- REQUIRED ACTION:
Leave the pictures out and reproduce all the entries word for word.

- Stored items from a collection:

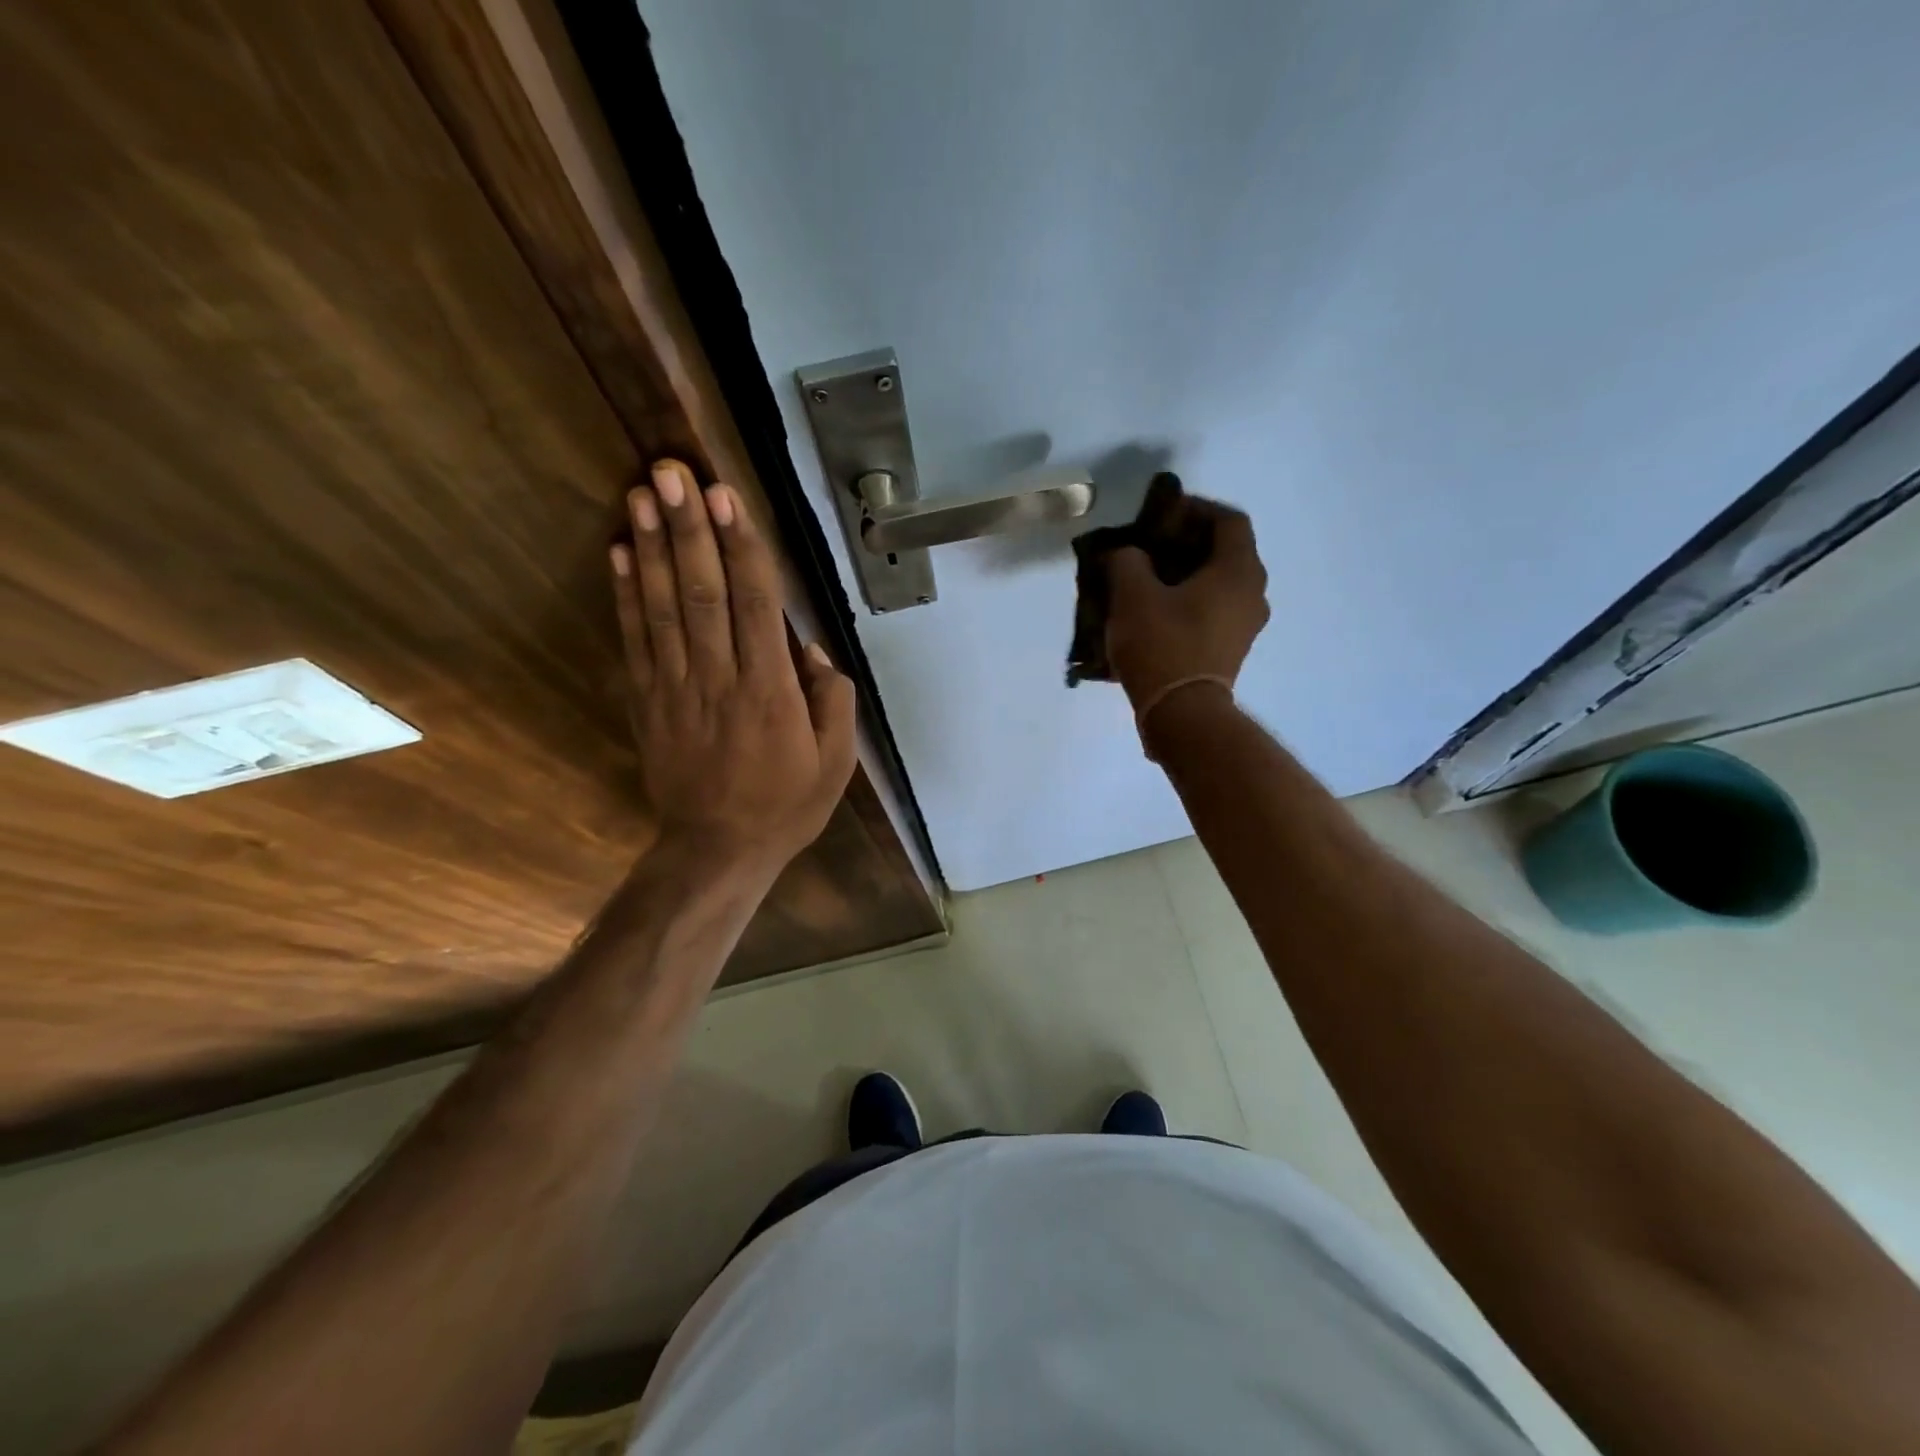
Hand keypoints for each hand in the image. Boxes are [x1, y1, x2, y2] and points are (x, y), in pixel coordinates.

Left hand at [612, 460, 855, 875]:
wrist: (717, 850)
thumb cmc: (785, 805)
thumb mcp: (835, 761)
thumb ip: (831, 700)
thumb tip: (809, 647)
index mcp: (770, 691)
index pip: (755, 605)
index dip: (741, 547)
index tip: (727, 497)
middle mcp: (719, 679)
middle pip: (702, 592)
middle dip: (688, 529)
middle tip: (672, 472)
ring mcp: (676, 688)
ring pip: (663, 608)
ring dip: (651, 548)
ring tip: (640, 494)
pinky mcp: (648, 701)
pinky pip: (635, 641)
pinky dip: (625, 595)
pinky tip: (619, 554)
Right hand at [1105, 501, 1269, 717]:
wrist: (1181, 713)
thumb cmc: (1162, 645)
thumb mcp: (1132, 594)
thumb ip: (1128, 560)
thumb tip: (1127, 554)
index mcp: (1239, 570)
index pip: (1228, 520)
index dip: (1195, 509)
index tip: (1161, 515)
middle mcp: (1253, 592)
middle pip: (1225, 552)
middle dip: (1188, 543)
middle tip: (1150, 546)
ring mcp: (1246, 624)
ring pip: (1219, 583)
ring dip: (1187, 575)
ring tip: (1149, 579)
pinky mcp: (1232, 649)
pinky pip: (1214, 610)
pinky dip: (1190, 601)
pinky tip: (1157, 611)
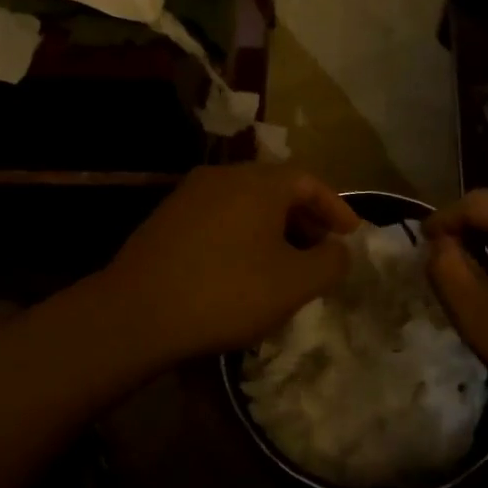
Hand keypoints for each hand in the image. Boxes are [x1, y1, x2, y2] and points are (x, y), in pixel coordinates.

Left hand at [102, 164, 359, 364]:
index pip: (310, 181)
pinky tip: (242, 270)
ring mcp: (190, 194)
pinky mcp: (166, 218)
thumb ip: (330, 262)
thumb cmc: (227, 292)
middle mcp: (224, 176)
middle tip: (321, 252)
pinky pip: (219, 218)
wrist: (136, 312)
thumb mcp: (294, 284)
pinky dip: (242, 235)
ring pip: (246, 204)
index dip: (336, 208)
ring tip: (285, 265)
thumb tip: (339, 249)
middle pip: (277, 189)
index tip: (351, 237)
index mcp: (259, 182)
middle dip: (305, 219)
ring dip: (273, 229)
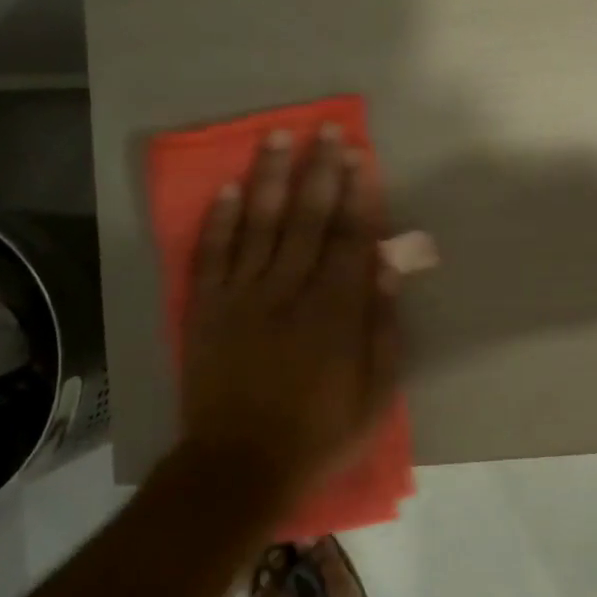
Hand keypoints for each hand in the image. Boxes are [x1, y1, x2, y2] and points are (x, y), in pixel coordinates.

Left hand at [180, 127, 399, 494]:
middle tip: (325, 128)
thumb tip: (388, 265)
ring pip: (258, 225)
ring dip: (269, 178)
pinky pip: (211, 256)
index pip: (351, 239)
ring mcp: (242, 297)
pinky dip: (218, 221)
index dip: (358, 195)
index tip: (361, 157)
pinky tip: (226, 188)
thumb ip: (382, 326)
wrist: (239, 467)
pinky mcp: (207, 310)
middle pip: (307, 219)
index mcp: (335, 312)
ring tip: (276, 137)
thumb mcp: (375, 393)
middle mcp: (289, 291)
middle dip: (319, 171)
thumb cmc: (319, 434)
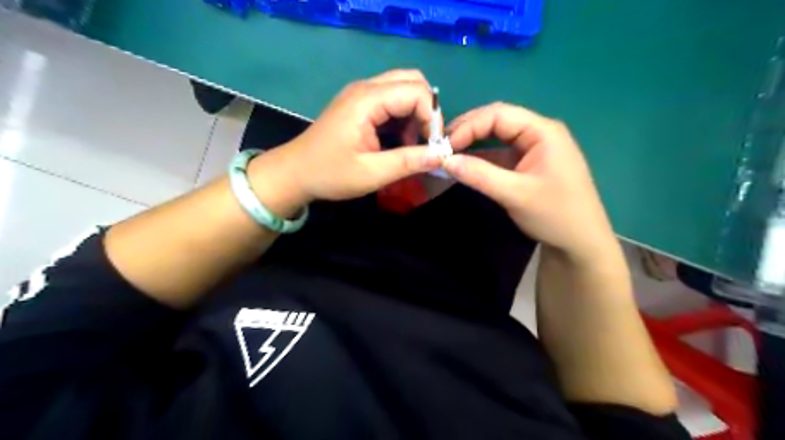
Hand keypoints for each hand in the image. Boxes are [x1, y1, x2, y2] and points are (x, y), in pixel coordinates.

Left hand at [251, 69, 446, 213]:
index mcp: (367, 100)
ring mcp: (361, 94)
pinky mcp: (360, 104)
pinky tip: (399, 141)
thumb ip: (408, 162)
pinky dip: (404, 118)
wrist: (294, 173)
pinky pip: (392, 100)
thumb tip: (441, 155)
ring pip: (404, 89)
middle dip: (427, 110)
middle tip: (426, 141)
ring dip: (416, 115)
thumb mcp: (372, 174)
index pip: (416, 92)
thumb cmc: (330, 174)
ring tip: (412, 145)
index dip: (432, 117)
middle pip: (412, 81)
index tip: (433, 147)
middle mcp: (365, 88)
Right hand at [444, 101, 615, 261]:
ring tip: (449, 153)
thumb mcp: (515, 194)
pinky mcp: (528, 164)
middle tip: (443, 145)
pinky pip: (501, 154)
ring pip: (497, 137)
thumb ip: (480, 175)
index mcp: (542, 131)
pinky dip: (482, 158)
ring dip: (473, 143)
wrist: (580, 242)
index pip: (499, 115)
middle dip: (469, 130)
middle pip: (498, 121)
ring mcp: (534, 149)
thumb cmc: (555, 215)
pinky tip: (465, 164)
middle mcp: (539, 133)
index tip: (445, 145)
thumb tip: (445, 161)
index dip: (469, 126)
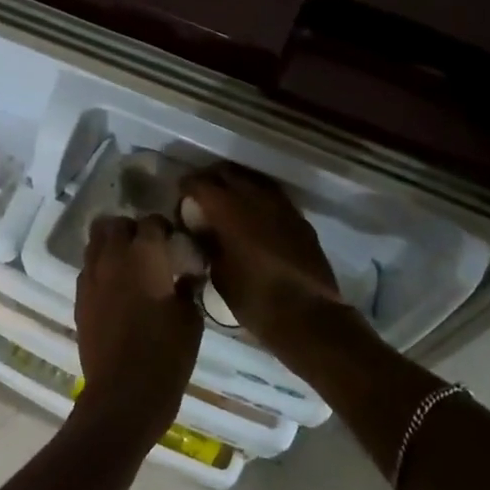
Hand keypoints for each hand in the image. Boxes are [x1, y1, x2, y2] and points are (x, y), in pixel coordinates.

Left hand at [73, 215, 202, 450]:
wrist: (123, 394)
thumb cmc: (166, 354)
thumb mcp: (191, 319)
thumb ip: (187, 288)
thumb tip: (186, 276)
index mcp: (144, 254)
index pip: (151, 222)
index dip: (164, 228)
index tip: (175, 242)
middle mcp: (112, 257)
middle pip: (114, 224)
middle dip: (130, 229)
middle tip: (149, 248)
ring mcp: (90, 278)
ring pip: (94, 243)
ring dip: (111, 246)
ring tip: (130, 266)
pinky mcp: (79, 299)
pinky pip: (88, 270)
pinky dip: (101, 269)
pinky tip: (116, 290)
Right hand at [179, 164, 350, 366]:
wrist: (308, 317)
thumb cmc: (255, 300)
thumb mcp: (219, 274)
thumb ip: (208, 244)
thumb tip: (202, 230)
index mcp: (228, 210)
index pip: (200, 183)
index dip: (186, 188)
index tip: (180, 198)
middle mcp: (255, 198)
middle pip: (227, 173)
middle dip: (211, 179)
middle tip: (201, 197)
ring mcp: (281, 206)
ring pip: (253, 180)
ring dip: (237, 185)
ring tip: (227, 204)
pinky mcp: (299, 219)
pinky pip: (273, 197)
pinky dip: (259, 199)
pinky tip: (254, 217)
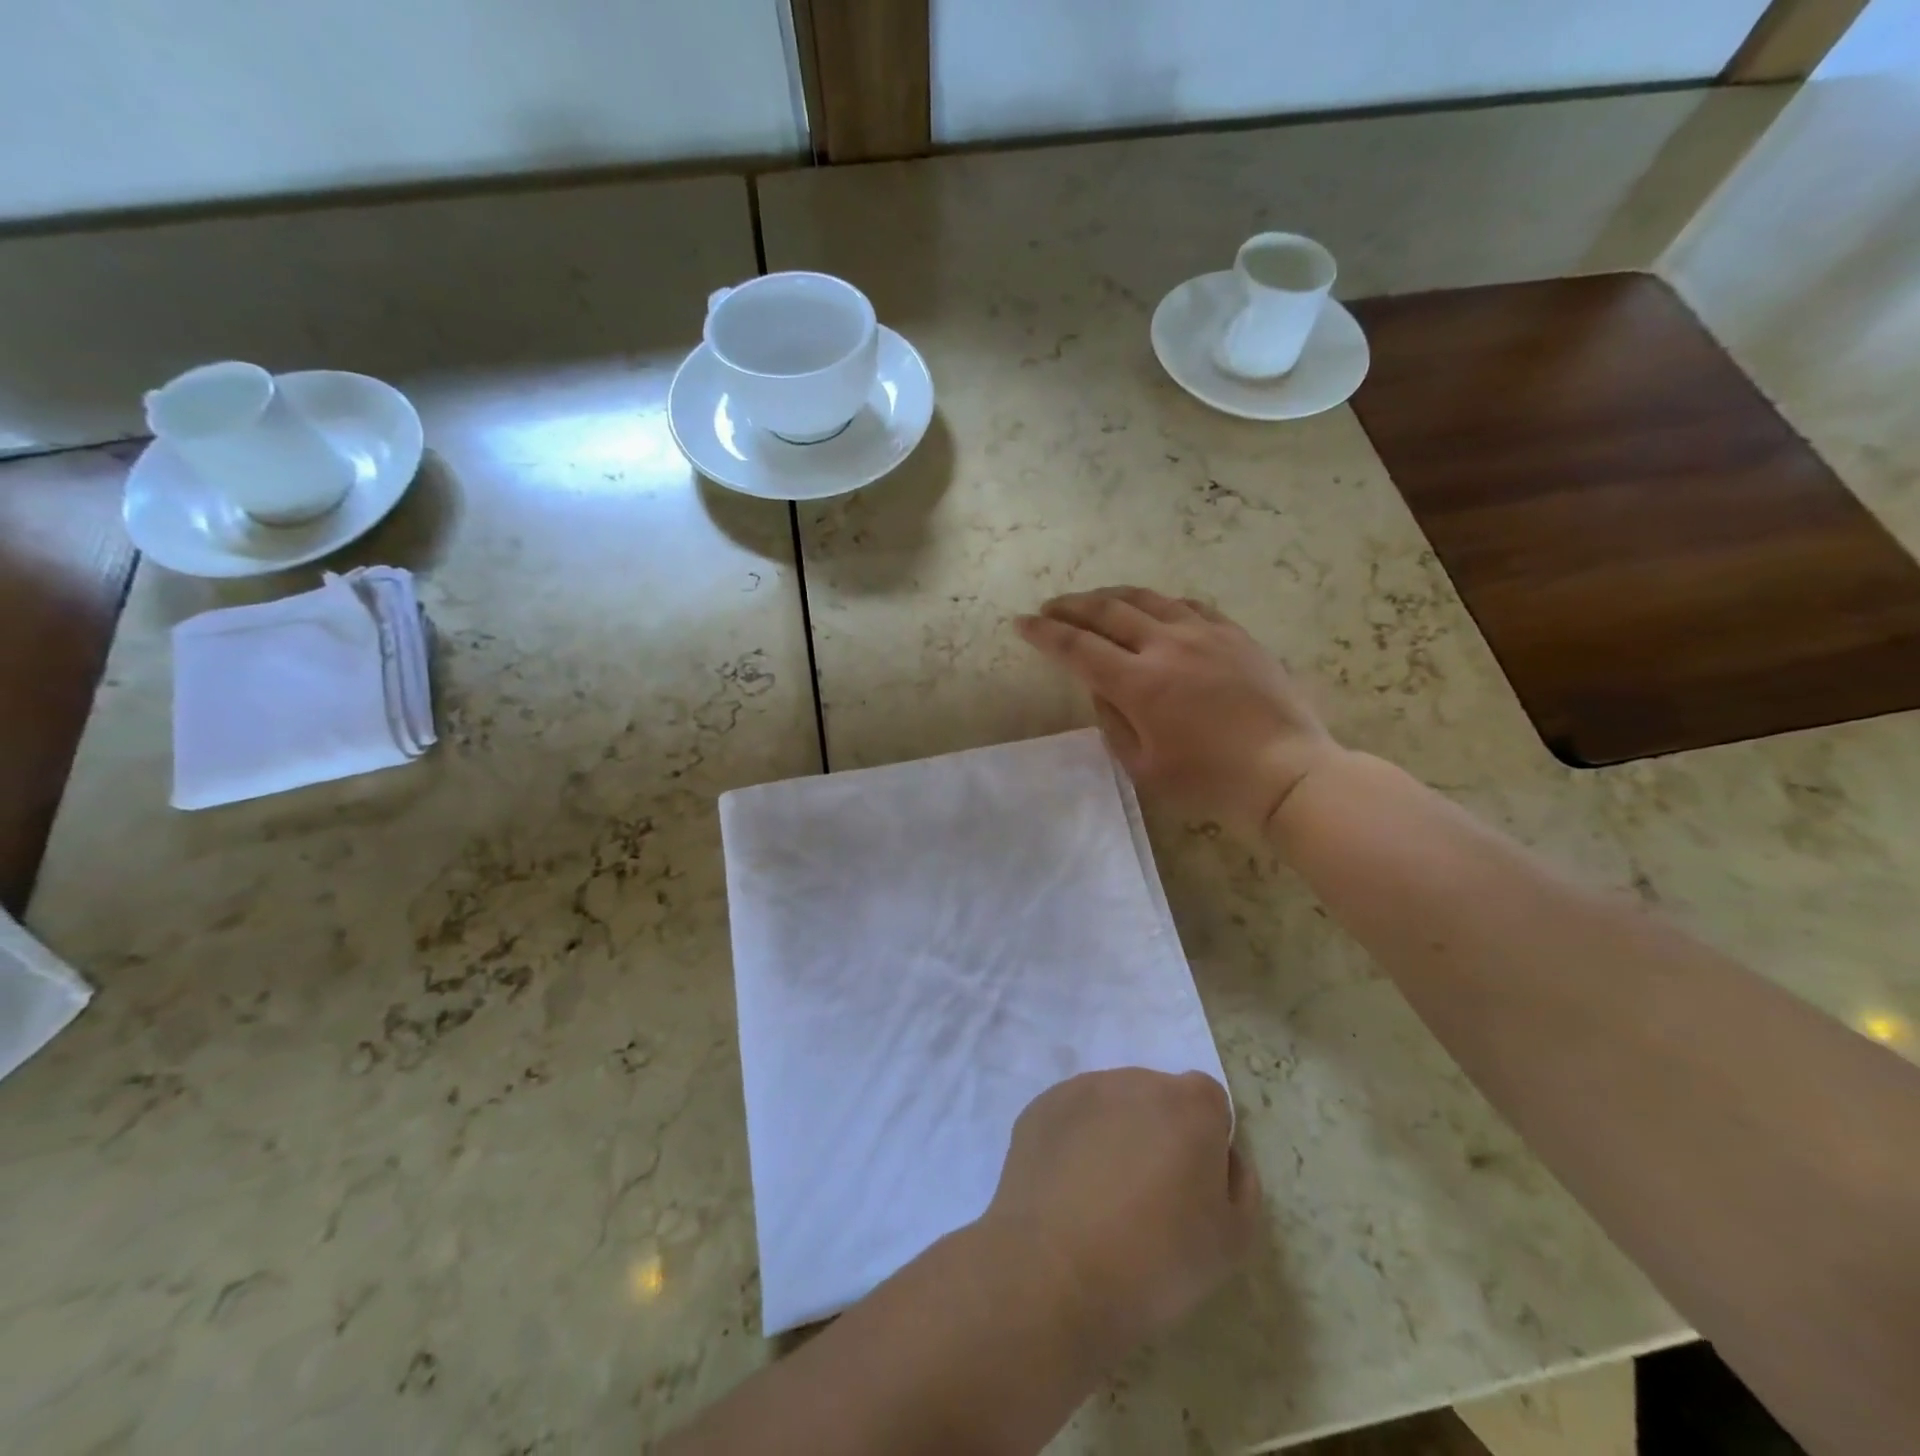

- SOLUTION:
Hand keypoints for each hand in the image. Boxes are [x1, y1, x2, y2] and points are (x, y), in pixel coordinates.

Left hand at [612, 460, 855, 875]:
wrist: (717, 850)
thumb cmc: (785, 805)
thumb mcp: (835, 761)
thumb ip: (831, 700)
thumb tip: (809, 647)
index mcp: (770, 691)
index pip: (755, 605)
index dip: (741, 547)
index tip: (727, 497)
middle mcp: (719, 679)
middle pip: (702, 592)
middle dip: (688, 529)
middle tip: (672, 472)
ring mcp: (676, 688)
ring pip: (663, 608)
ring dip: (651, 548)
ring tip: (640, 494)
pinky mcp: (648, 701)
pinky pip: (635, 641)
pinky dip: (625, 595)
pinky tip: (619, 554)
Right hand at [1105, 501, 1269, 717]:
wrist: (1181, 713)
thumb cmc: (1162, 645)
thumb mcp: (1132, 594)
thumb ip: (1128, 560)
thumb tip: (1127, 554)
index mcp: (1239, 570)
index pip: (1228, 520)
index dip: (1195, 509)
index tip: (1161, 515)
middle mcp: (1253, 592)
middle pip: (1225, 552)
middle dip: (1188, 543)
middle tip: (1150, 546)
ring mcp: (1246, 624)
ring pip: (1219, 583)
ring dip: (1187, 575)
ring tip: (1149, 579)
pinky mcp: (1232, 649)
pinky pip: (1214, 610)
pinky dip: (1190, 601)
pinky tip: (1157, 611)
Hand keypoints for each hand in the image. Boxes are [x1, y1, x2, y2] and points are (x, y), in pixel coordinates.

Left hand at [102, 164, 359, 364]:
index pip: (310, 181)
pinky tip: (242, 270)
ring mcp: (190, 194)
pinky mcp: (166, 218)
thumb ip: (330, 262)
thumb cmc: (227, 292)
middle mcp: (224, 176)
middle tip: (321, 252)
pinky pip: (219, 218)
wrist: (136, 312)
thumb mcp: (294, 284)
pinky dip: (242, 235)
ring pip: (246, 204)
index dip: (336, 208)
ring tip: (285, 265)
thumb tip: (339, 249)
middle pip: (277, 189)
index tip: (351, 237)
index mcp: (259, 182)
middle dip: (305, 219)
ring dip: (273, 229)
Hand keypoints for each hand in the image. Boxes are [x1, y1, x2, y2] and points are (x, y), in pixel coordinates.

Left hand at [180, 127, 399, 494]:
middle tip: (325, 128)
thumb tip: (388, 265)
ring pip: (258, 225)
ring dip: (269, 178)
pinky pip: (211, 256)
index pip: (351, 239)
ring mcp: (242, 297)
pinky dip: (218, 221)
index dip: (358, 195)
index tip: (361, 157)
pinky tip: (226, 188)
thumb ip: (382, 326)
wrist: (239, 467)
pinky mcp: (207, 310)
middle pip: (307, 219)
index mcp: (335, 312)
ring tip: (276, 137)
thumb mcp: (375, 393)
middle mcp: (289, 291)
middle dip: (319, 171)
thumb cmc: (319, 434)
Hand keypoints for each hand in the image. Boxes are [x1, y1, x2, y2] and points are (x, y), in pixel coordinates.

Left hand at [251, 69, 446, 213]:
index mcp: (367, 100)
ring mcp: (361, 94)
pinky mcp: (360, 104)
pinky tip: (399, 141)
thumb ip: (408, 162)
pinky dip: (404, 118)
wrist: (294, 173)
pinky pip: (392, 100)
thumb tip: (441, 155)
ring pip: (404, 89)
middle dip: (427, 110)
middle tip: (426, 141)
ring dip: (416, 115)
thumb mcp: (372, 174)
index pip: (416, 92)
thumb cmc: (330, 174)
ring tip: (412, 145)
index dip: (432, 117)
middle pip: (412, 81)
index tip: (433, 147)
middle mcp: (365, 88)
Right hand at [444, 101, 615, 261]:
ring tip: (449, 153)
thumb mcp: (515, 194)
pinky mcp: (528, 164)
middle tip: (443, 145)
pinky pip: (501, 154)
ring pip: (497, 137)
thumb ip: (480, 175)
index mcp: (542, 131)
pinky dip: (482, 158)
ring dip: (473, 143)
wrist: (580, 242)
index pip: (499, 115)
middle dip: (469, 130)
middle pip: (498, 121)
ring mcp: (534, 149)
thumb cmc: (555, 215)
pinky tip: (465, 164)
middle mcp: (539, 133)
index tip: (445, 145)
thumb tip: (445, 161)
index dip: (469, 126)
Hand keypoints for each hand in the image. Boxes are [x1, y1, x2, y2] and points are (x, y), in pixel coordinates.

Left hand at [73, 215, 202, 450]:
wrist: (123, 394)
thumb cmc: (166, 354)
thumb mcp: (191, 319)
thumb ip: (187, 288)
thumb tip: (186, 276)
index mcp: (144, 254)
index pip: (151, 222)
index dip: (164, 228)
index tip: (175, 242)
middle mcp: (112, 257)
middle pip: (114, 224)
middle dip: (130, 229)
middle tip: (149, 248)
ring mcp: (90, 278)
ring pip: (94, 243)
ring dip: (111, 246)
ring tip: (130, 266)
pinky mcp: (79, 299)
pinky pip: (88, 270)
pinky dip: (101, 269)
pinky tip: (116, 290)
Right hand at [179, 164, 350, 366]:
wrist: (308, 317)
thumb cmc: (255, 300)
thumb mcp: (219, 274)
thumb ip: (208, 244)
thumb tip: (202, 230)
index mcp: (228, 210)
index pip: (200, 183)
index dip: (186, 188)
index tip: (180, 198)
middle mcp: (255, 198)
middle pip: (227, 173)
middle dip: (211, 179)
middle tip: (201, 197)
ring mcp: (281, 206)
ring pip: (253, 180)
ring dip: (237, 185)
ring tip: (227, 204)
pinky mcp: (299, 219)
pinky pip: (273, 197)
pinky dip: (259, 199)
pinky tip: (254, 217)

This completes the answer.